IUCN Protected Areas of the WAP Complex

The park covers 760 km2 with a wide variety of habitats, ranging from the gallery forests of the Arli and Pendjari rivers to savanna woodland and sandstone hills of the Gobnangou chain. It is home to around 200 African elephants, 200 hippos and 100 lions. There are also buffaloes, baboons, red and green monkeys, warthogs, and various antelopes, such as the western hartebeest and roan antelope. There are also bushbucks, duikers and waterbuck.

The park can be accessed via the N19 highway via Diapaga (in the dry season also via Pama). Arli National Park has several pools, such as Tounga where there is a waterhole and two pools which are often visited by up to twenty hippos.

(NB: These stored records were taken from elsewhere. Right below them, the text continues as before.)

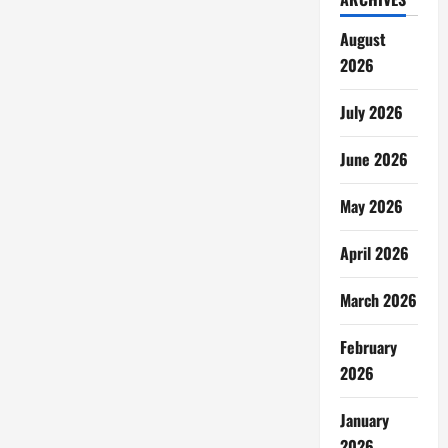
August
2026
July 2026
June 2026
May 2026
April 2026
March 2026
February
2026
January
2026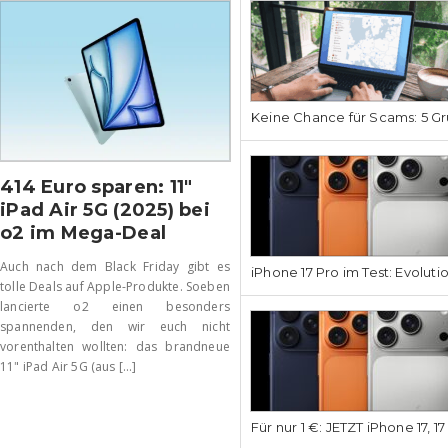
Keine Chance für Scams: 5 Gr
414 Euro sparen: 11″
iPad Air 5G (2025) bei
o2 im Mega-Deal
Auch nach dem Black Friday gibt es
iPhone 17 Pro im Test: Evoluti
tolle Deals auf Apple-Produkte. Soeben
lancierte o2 einen besonders
spannenden, den wir euch nicht
vorenthalten wollten: das brandneue
11" iPad Air 5G (aus [...]
Für nur 1 €: JETZT iPhone 17, 1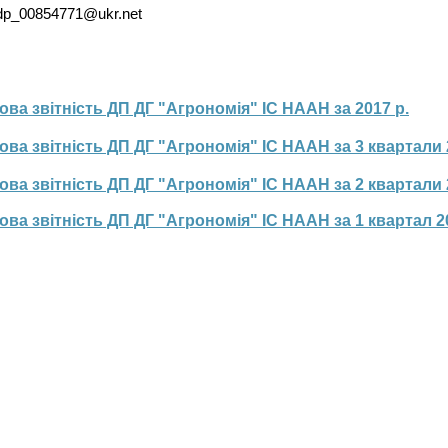
 dp_00854771@ukr.net
ова звітність ДП ДГ "Агрономія" ІС НААН за 2017 р.
ова звітність ДП ДГ "Агрономія" ІС НААН за 3 квартали 
ова звітність ДП ДГ "Агрономія" ІС НААН за 2 квартали 
ова звітність ДП ДГ "Агрономія" ІС НААН за 1 квартал 2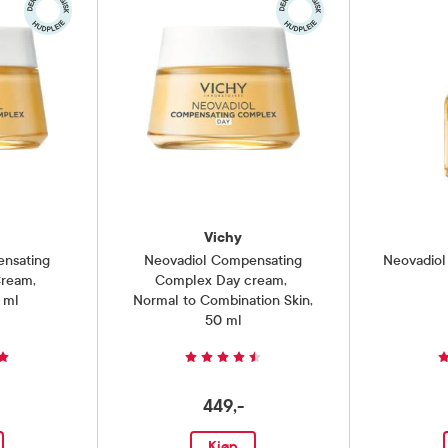
Vichy
nsating
Neovadiol Compensating
Neovadiol
Cream
,
Complex Day cream
,
 ml
Normal to Combination Skin,
50 ml
449,-
Kjøp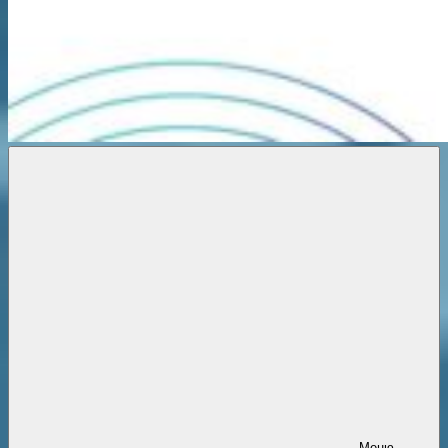
Новости
онлайн
Меню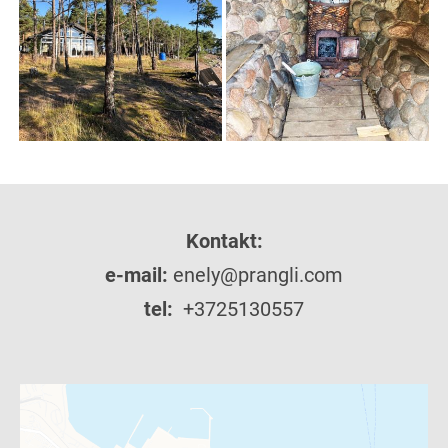
Kontakt:
e-mail:
enely@prangli.com
tel:
+3725130557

The park was earlier a habitat for the West African wild dog (Lycaon pictus manguensis), although this canid is likely extirpated from the local area due to an expanding human population, and lack of national protection.

The Arly reserve is part of a complex of protected areas with the Singou reserve, forming an important bird area.

Management of the park has been delegated to the Burkinabe NGO NATURAMA since 1993.

The reserve has been designated a Ramsar site since 2009 for the international importance of its wetlands.